Lançado com estardalhaço pelo príncipe herdeiro da Arábia Saudita, Mohammed bin Salman, o MBS, em 2022, a metrópole sustentável The Line pode nunca sair do papel.
Segundo maior exportador de petróleo do planeta, o governo saudita prometia erguer uma utopia verde.
Composta por uma estrutura de aço e vidro, a cidade se estenderia por 170 km de comprimento e teria apenas 200 m de largura, à beira de um paradisíaco Mar Vermelho.
Seus moradores teriam a possibilidade de percorrê-la sem precisar de carros ou estradas. E todas as emissões de carbono seriam neutralizadas, no que Salman prometeu ser “uma revolução civilizacional”.
Até o final da década, ao menos 1,5 milhão de residentes poderiam desfrutar de “formas alternativas de viver”, dispondo de todo tipo de serviços, lazer e oportunidades de emprego num curto raio de extensão.
Mas o projeto vem sofrendo com o ceticismo de investidores, que não creem na sua viabilidade.
Nas últimas semanas, o governo passou a reduzir drasticamente as projeções sobre o tamanho do The Line.
A nova versão mostra que no máximo 300.000 pessoas poderão viver no local. E que a cidade deverá ter apenas 2,4 km até 2030.
O golpe nos planos grandiosos de MBS mostram as dificuldades do governo em atrair investimentos estrangeiros.
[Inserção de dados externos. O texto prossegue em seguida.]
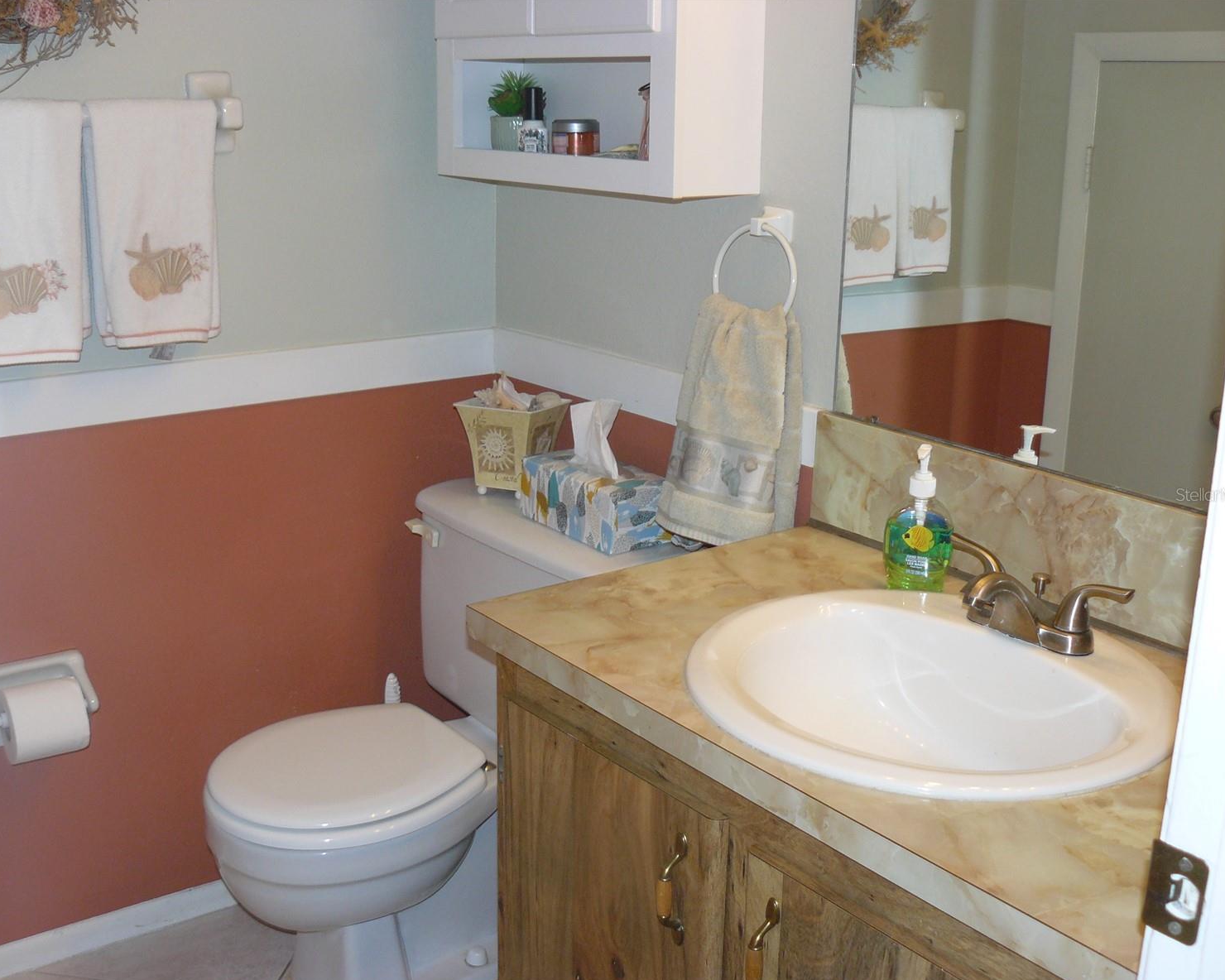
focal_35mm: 38
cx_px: 592
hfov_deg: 47.9
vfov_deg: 39.2
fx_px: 1378
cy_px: 494
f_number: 2.8
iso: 100
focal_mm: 6
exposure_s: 1/30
“Os investidores estrangeiros não compraram a visão do Príncipe Herdeiro de que será possível erguer uma Arábia Saudita, baseada em megaprojetos voltados para a economia verde”, afirma Torbjorn Soltvedt, analista da consultora de risco Maplecroft.
Em 2023, o The Line recebeu investimentos de 1 bilhão de dólares, ou 1% do PIB nacional. Mas a previsão inicial é que seriam gastos 100 bilhões de dólares anualmente até 2030.
O The Line integra um complexo ainda maior, o Neom, uma série de complexos futuristas com mais de 26.000 quilômetros quadrados que está sendo construído na costa do Mar Vermelho.
Esse frenesi econômico faz parte da chamada Visão 2030, ideia de Salman para diversificar a sua economia saudita, que hoje depende completamente do petróleo.
De acordo com o Fundo Monetário Internacional, 75% das receitas da Arábia Saudita têm como origem às exportações de petróleo, o que deixa o país extremamente vulnerável às flutuações no preço da commodity.
O problema é que o Visão 2030 impulsionou os gastos do governo, fragilizando a política fiscal.
Para bancar os investimentos, o país passou a se endividar, e hoje experimenta um raro déficit orçamentário. A aceleração dos gastos desnudou a fragilidade dos sauditas.
Para manter o atual ritmo de investimentos, afirmam especialistas, é preciso que o preço do petróleo permaneça em ao menos 93 dólares o barril. E atualmente, ele encontra-se em 91 dólares.
Desde que ascendeu ao poder, em 2016, Salman tenta projetar a imagem de um governante reformista.
Entre as medidas tomadas por ele está a maior liberdade às mulheres, que agora podem dirigir sozinhas ou viajar para países estrangeiros.
Mas a promoção da suposta abertura política esbarra num histórico de violações de direitos humanos, um problema que afasta investidores.
Em 2018, MBS se envolveu no assassinato do jornalista saudita Jamal Khashoggi, na Turquia.
Outra grave questão são os ataques diários de drones e mísseis dos rebeldes Houthi, do vizinho Iêmen.
Embora um acordo com o Irã, que apoia as milícias, tenha acalmado a situação, a guerra entre Israel e o Hamas voltou a escalar a violência no Golfo Pérsico.
Assim, é improvável que estrangeiros queiram viver numa megaestrutura de vidro imaginada por Salman, vigiadas pelo aparato de segurança da ditadura local e cercados por conflitos regionais.